TEXT:
Hormonal Control of Sexual Differentiation of the Hypothalamus in the Neonatal Female Rat

• Published in: Differentiation (London) Vol. 2; no. 5; pp. 275 - 285
• Main Authors: Doughty, Cynthia, McDonald, P.G.
• Format: Journal Article
• Language: English
• Published: Oxford, UK Elsevier B.V 01.10.1974; Blackwell Publishing Ltd
• Subjects: Age Factors; Animals; Animals, Newborn; Diethylamines - pharmacology; Estrogen Antagonists; Ethanol - analogs & derivatives; Ethanol - pharmacology; Female; Genitalia, Female - growth & development; Hypothalamus - physiology; Organ Size; Ovary - anatomy & histology; Phenyl Ethers - pharmacology; Rats; Sex Characteristics; Sex Determination Analysis; Sexual Behavior, Animal; Testosterone - pharmacology
• ISSN: 0301-4681; 1432-0436
• DOI: 10.1111/j.1432-0436.1974.tb00362.x

Groups of female rats were treated either on the day of birth or at 5 days of age with oil, testosterone propionate (TP), MER-25 (an oestrogen antagonist) or TP plus MER-25. Treatment with oil and MER-25 alone on day 1 or 5 did not prevent the development of cyclic repro ductive activity in any of the females. Administration of TP on the day of birth inhibited vaginal opening and prevented cyclic ovarian activity. Treatment with TP on day 5 significantly advanced the time of vaginal opening but prevented both vaginal and ovarian cyclicity. Treatment on the day of birth with a combination of MER-25 and TP did not significantly prevent the masculinizing action of TP. In most cases vaginal opening failed to occur; the ovaries were small and devoid of corpora lutea. Sexual receptivity was not significantly affected by treatment on the day of birth with oil, TP or MER-25 alone. When MER-25 was given before the TP, however, receptivity was significantly enhanced compared with oil treatment. At 5 days of age treatment with MER-25 plus TP prevented the masculinizing action of TP. Most of the animals had normal ovarian weights, and ovaries which contained both follicles and corpora lutea. The most effective treatment for preventing the action of TP was administration of MER-25 6 h before the injection of androgen. After treatment at 5 days of age, sexual receptivity was significantly reduced in all groups compared with the oil-treated animals. Administration of MER-25 plus TP did not enhance sexual receptivity above that found in the animals receiving TP alone. The results are discussed in terms of the possible role of oestrogen in controlling hypothalamic differentiation in the neonatal female rat.

EXTRACTED INFORMATION:
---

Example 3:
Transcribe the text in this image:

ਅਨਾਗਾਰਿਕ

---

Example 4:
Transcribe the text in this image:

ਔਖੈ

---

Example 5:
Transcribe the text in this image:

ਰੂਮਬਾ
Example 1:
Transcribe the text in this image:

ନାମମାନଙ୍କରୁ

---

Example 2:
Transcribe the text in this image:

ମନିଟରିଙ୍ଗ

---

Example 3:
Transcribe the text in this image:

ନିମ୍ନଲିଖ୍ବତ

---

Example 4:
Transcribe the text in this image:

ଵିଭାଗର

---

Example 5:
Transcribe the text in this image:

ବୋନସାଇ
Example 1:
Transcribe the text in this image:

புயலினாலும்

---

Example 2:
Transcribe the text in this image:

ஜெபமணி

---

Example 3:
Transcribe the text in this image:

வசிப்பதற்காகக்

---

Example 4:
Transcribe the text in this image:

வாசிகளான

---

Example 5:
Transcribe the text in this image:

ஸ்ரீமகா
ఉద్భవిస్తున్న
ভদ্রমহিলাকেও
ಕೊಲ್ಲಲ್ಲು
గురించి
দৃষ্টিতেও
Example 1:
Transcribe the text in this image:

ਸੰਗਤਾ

WORK ORDER: Render this sentence from the text above on the neonatal female rat into Spanish: "Administration of TP on the day of birth inhibited vaginal opening and prevented cyclic ovarian activity."

SOLUTION TO THIS EXERCISE: La administración de TP el día del nacimiento inhibió la apertura vaginal e impidió la actividad ovárica cíclica.